Mit dem Eröffnungsstück war die Begeisterung wiedergekehrt, die ich bei den vier anderen Konzerten erlebt hatte. In den vergangenen Woche hatte ich in Youtube alles mögliche von den Scorpions rauf und runter gehört, und immer wenn ich den Text kannte, was häufig der Fall war, sang ich mit.
"The Zoo" aus Youtube
Vom Prinzip her gefiel mir alles von den Scorpions, weil ihre Alben so homogen waren, dass man alle Stücke mit ihrem unverwechselbaren Stil vom Anfang bis zum Ende durch hören konnte. Es gab keine schlechten oder langweiligen Stücke, und meine Lieblingsstücke kehrten stets zu den Alben „Love Drive“ und „Animal Magnetism“ zurück, als meine musikalischen Vorlieben Anfang der 1980er Jahre mit den Scorpions groß geworden waren.

**Auszuführende Aufgaben**:
A. Halten Sie aus dem Textauszug den Abschnitt von „Mit dem Eröffnungsstück“ bis „groß geworden waren.“ wortgetreu fest.
B. Zu welchen beiden Alben kehrten die Lieblingsstücke laut Textauszug stets zurück?
C. Übersetzen Sie aus dem Textauszug den Satz „Mit dem Eröffnungsstück war die Begeisterung wiedergekehrt, die ich bei den vier anderen Konzerten erlebt hatte.“ ins Englische.
Die anschließenden Zeilen stammen aus einer anderen Quelle als der Textauszug.

**Bereitgestellte Daten**:
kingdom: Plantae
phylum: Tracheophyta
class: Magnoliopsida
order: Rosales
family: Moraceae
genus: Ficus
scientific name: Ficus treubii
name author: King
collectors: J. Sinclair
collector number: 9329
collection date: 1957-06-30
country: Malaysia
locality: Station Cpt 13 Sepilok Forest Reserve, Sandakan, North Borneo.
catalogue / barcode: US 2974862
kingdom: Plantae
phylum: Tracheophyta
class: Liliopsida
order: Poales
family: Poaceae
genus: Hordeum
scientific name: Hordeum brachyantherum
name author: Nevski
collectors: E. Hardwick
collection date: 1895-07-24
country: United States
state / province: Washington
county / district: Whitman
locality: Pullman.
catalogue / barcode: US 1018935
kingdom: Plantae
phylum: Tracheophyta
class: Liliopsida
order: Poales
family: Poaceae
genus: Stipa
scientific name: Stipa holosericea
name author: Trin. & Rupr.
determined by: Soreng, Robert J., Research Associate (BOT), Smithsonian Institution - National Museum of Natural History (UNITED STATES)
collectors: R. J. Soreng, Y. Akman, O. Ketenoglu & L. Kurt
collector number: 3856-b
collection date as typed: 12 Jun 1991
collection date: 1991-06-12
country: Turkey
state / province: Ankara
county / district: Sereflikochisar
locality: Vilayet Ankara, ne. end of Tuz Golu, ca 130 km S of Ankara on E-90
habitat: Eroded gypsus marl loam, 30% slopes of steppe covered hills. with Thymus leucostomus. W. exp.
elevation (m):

**Ergebnisse der Aufgaben**:
A.
Mit dem Eröffnungsstück war die Begeisterung wiedergekehrt, die ich bei den vier anderen Konzerten erlebt hatte. In den vergangenen Woche hatte ich in Youtube alles mögliche von den Scorpions rauf und runter gehört, und immer wenn ich den Text kannte, was häufig der Fall war, sang ich mit.
"The Zoo" aus Youtube
Vom Prinzip her gefiel mir alles von den Scorpions, weil ihre Alben so homogen waren, dass man alle Stücke mit ihrem unverwechselbaren Stil vom Anfang bis zum Ende durch hören konnte. Es gab keine schlechten oder langweiligen Stücke, und meine Lieblingsstücke kehrten stets zu den Alben „Love Drive“ und „Animal Magnetism“ zurück, als meine musikalischen Vorlieben Anfang der 1980er Jahre mit den Scorpions groß geworden waren.

B. Zu „Love Drive“ und „Animal Magnetism“.

C. With the opening number, the enthusiasm I had experienced at the four other concerts had returned.